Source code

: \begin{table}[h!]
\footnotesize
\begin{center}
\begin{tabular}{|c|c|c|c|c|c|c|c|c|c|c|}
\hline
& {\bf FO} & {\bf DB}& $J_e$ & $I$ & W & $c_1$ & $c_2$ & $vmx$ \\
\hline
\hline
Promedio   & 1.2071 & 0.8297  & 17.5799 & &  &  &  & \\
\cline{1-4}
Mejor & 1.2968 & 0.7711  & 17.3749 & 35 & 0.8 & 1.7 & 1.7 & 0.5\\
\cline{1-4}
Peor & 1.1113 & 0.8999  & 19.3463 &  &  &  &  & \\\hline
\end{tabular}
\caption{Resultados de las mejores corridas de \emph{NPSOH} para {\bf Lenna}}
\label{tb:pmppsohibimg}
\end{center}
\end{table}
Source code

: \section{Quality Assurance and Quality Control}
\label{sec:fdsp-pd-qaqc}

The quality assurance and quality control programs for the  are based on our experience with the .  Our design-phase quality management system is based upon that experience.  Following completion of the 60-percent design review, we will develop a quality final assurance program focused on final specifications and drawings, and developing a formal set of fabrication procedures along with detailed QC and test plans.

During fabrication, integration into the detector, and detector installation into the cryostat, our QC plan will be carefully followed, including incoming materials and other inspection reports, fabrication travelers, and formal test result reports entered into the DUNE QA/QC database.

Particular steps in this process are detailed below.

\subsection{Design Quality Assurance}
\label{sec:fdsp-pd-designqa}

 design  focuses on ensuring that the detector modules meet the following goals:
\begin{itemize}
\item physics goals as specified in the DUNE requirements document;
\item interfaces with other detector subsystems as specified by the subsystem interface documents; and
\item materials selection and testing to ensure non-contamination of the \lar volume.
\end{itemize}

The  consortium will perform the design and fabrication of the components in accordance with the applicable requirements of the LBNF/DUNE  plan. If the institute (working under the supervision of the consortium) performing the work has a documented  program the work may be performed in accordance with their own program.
---
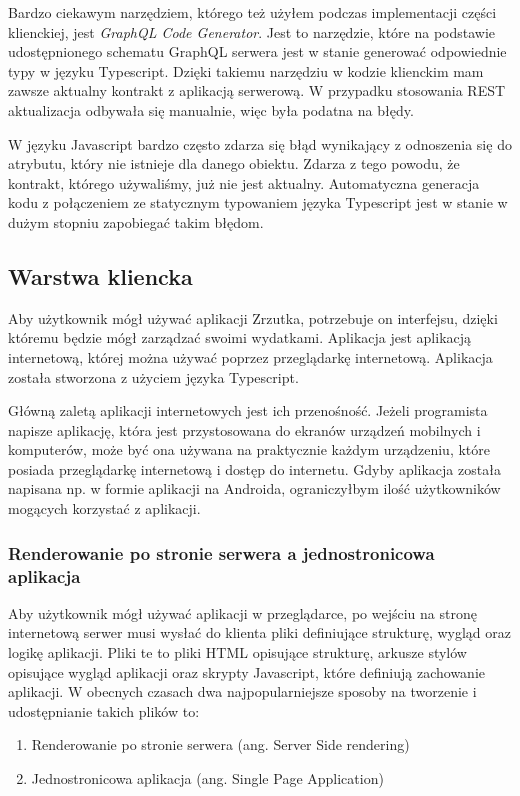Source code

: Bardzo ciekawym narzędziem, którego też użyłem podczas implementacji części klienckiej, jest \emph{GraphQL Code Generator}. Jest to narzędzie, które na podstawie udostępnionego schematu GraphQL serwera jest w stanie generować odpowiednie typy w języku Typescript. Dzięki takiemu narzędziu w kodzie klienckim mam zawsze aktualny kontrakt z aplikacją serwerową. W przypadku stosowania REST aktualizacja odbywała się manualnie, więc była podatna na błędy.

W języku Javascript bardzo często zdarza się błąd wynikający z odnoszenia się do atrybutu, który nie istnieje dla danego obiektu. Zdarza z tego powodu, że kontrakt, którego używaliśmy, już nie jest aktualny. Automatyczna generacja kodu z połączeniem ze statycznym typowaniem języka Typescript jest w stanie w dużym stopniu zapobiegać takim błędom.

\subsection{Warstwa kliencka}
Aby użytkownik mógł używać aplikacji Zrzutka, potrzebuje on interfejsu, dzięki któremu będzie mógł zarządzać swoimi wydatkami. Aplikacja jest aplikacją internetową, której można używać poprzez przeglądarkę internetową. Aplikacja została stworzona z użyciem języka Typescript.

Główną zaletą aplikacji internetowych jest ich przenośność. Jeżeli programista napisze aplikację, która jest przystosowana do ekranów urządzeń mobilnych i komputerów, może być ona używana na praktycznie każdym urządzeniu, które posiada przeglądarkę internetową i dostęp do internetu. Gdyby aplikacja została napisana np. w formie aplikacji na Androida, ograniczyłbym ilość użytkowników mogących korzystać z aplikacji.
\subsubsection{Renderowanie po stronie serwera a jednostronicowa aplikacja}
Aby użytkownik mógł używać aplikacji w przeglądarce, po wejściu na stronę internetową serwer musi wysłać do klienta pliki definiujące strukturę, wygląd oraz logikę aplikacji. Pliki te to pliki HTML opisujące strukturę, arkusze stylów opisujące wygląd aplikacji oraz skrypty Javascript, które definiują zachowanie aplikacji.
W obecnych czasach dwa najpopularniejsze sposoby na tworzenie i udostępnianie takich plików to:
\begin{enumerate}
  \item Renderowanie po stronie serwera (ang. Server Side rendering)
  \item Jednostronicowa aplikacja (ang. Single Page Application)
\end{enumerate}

Work request
Within the entries above, how many lines contain "detector"? Respond with the number only.

Answer box
3